Once you have read the listing, write it all out exactly.

BEGIN Dataset records

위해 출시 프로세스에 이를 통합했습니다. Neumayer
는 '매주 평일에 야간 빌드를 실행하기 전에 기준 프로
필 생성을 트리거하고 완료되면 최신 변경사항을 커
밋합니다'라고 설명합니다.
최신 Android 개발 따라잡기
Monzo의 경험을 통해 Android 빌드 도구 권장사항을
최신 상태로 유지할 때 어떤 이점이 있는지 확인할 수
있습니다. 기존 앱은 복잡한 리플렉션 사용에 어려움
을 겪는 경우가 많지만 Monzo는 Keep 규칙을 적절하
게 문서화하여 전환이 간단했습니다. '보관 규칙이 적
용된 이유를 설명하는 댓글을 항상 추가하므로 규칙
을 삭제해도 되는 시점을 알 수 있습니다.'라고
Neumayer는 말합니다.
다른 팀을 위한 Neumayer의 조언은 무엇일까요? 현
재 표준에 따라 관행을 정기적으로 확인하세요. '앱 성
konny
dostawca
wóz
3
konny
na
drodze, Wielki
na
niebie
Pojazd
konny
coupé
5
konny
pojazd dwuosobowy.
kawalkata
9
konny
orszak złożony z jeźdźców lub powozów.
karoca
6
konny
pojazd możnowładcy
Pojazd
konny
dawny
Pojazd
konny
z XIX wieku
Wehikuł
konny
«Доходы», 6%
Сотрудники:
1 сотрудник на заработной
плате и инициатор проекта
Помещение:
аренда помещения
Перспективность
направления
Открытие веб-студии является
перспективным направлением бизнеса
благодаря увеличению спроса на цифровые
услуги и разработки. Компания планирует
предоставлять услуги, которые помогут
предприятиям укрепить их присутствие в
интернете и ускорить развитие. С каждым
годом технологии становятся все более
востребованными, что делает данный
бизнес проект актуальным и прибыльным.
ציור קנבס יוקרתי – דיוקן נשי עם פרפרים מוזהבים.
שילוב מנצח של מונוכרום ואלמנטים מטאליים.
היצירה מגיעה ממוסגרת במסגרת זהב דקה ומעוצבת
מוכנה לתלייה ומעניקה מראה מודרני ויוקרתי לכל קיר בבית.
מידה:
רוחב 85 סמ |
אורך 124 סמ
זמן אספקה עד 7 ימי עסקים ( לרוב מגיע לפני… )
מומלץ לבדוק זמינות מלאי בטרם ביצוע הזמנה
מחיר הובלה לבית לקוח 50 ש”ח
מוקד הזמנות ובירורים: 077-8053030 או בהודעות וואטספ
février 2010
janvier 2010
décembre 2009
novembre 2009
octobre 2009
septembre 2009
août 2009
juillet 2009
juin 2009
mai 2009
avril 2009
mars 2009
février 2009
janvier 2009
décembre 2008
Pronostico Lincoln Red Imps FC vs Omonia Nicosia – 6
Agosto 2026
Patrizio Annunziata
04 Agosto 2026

END Dataset records

### Solution to this task
위해 출시 프로세스에 이를 통합했습니다. Neumayer
는 '매주 평일에 야간 빌드를 실행하기 전에 기준 프로
필 생성을 트리거하고 완료되면 최신 변경사항을 커
밋합니다'라고 설명합니다.
최신 Android 개발 따라잡기
Monzo의 경험을 통해 Android 빌드 도구 권장사항을
최신 상태로 유지할 때 어떤 이점이 있는지 확인할 수
있습니다. 기존 앱은 복잡한 리플렉션 사용에 어려움
을 겪는 경우가 많지만 Monzo는 Keep 규칙을 적절하
게 문서화하여 전환이 간단했습니다. '보관 규칙이 적
용된 이유를 설명하는 댓글을 항상 추가하므로 규칙
을 삭제해도 되는 시점을 알 수 있습니다.'라고
Neumayer는 말합니다.
다른 팀을 위한 Neumayer의 조언은 무엇일까요? 현
재 표준에 따라 관행을 정기적으로 확인하세요. '앱 성
konny
dostawca
wóz
3
konny
na
drodze, Wielki
na
niebie
Pojazd
konny
coupé
5
konny
pojazd dwuosobowy.
kawalkata
9
konny
orszak złożony z jeźdźców lub powozów.
karoca
6
konny
pojazd możnowładcy
Pojazd
konny
dawny
Pojazd
konny
z XIX wieku
Wehikuł
konny
«Доходы», 6%
Сотрудники:
1 сотрудник на заработной
плате и инициатор проекта
Помещение:
аренда помещения
Перспективность
направления
Открытие веб-студии является
перспективным направлением бизнеса
благодаря увеличению спроса на цифровые
услуги и разработки. Компания планирует
предоставлять услуги, которые помогут
предприятиям укрепить их присутствие в
интернете и ускорить развитие. С каждым
годом технологии становятся все более
востребованными, что делает данный
бизнес проект актуальным и прибыльным.
ציור קנבס יוקרתי – דיוקן נשי עם פרפרים מוזהבים.
שילוב מנצח של מונוכרום ואלמנטים מטאליים.
היצירה מגיעה ממוסגרת במסגרת זהב דקה ומעוצבת
מוכנה לתלייה ומעניקה מראה מודרני ויוקרתי לכל קיר בבית.
מידה:
רוחב 85 סמ |
אורך 124 סמ
זמן אספקה עד 7 ימי עסקים ( לרוב מגיע לפני… )
מומלץ לבדוק זמינות מלאי בטרם ביצוע הזמנה
מחיר הובלה לבית לקוח 50 ש”ח
מוקד הזמנות ובירורים: 077-8053030 או בהודעות וואטספ
février 2010
janvier 2010
décembre 2009
novembre 2009
octobre 2009
septembre 2009
août 2009
juillet 2009
juin 2009
mai 2009
avril 2009
mars 2009
février 2009
janvier 2009
décembre 2008
Pronostico Lincoln Red Imps FC vs Omonia Nicosia – 6
Agosto 2026
Patrizio Annunziata
04 Agosto 2026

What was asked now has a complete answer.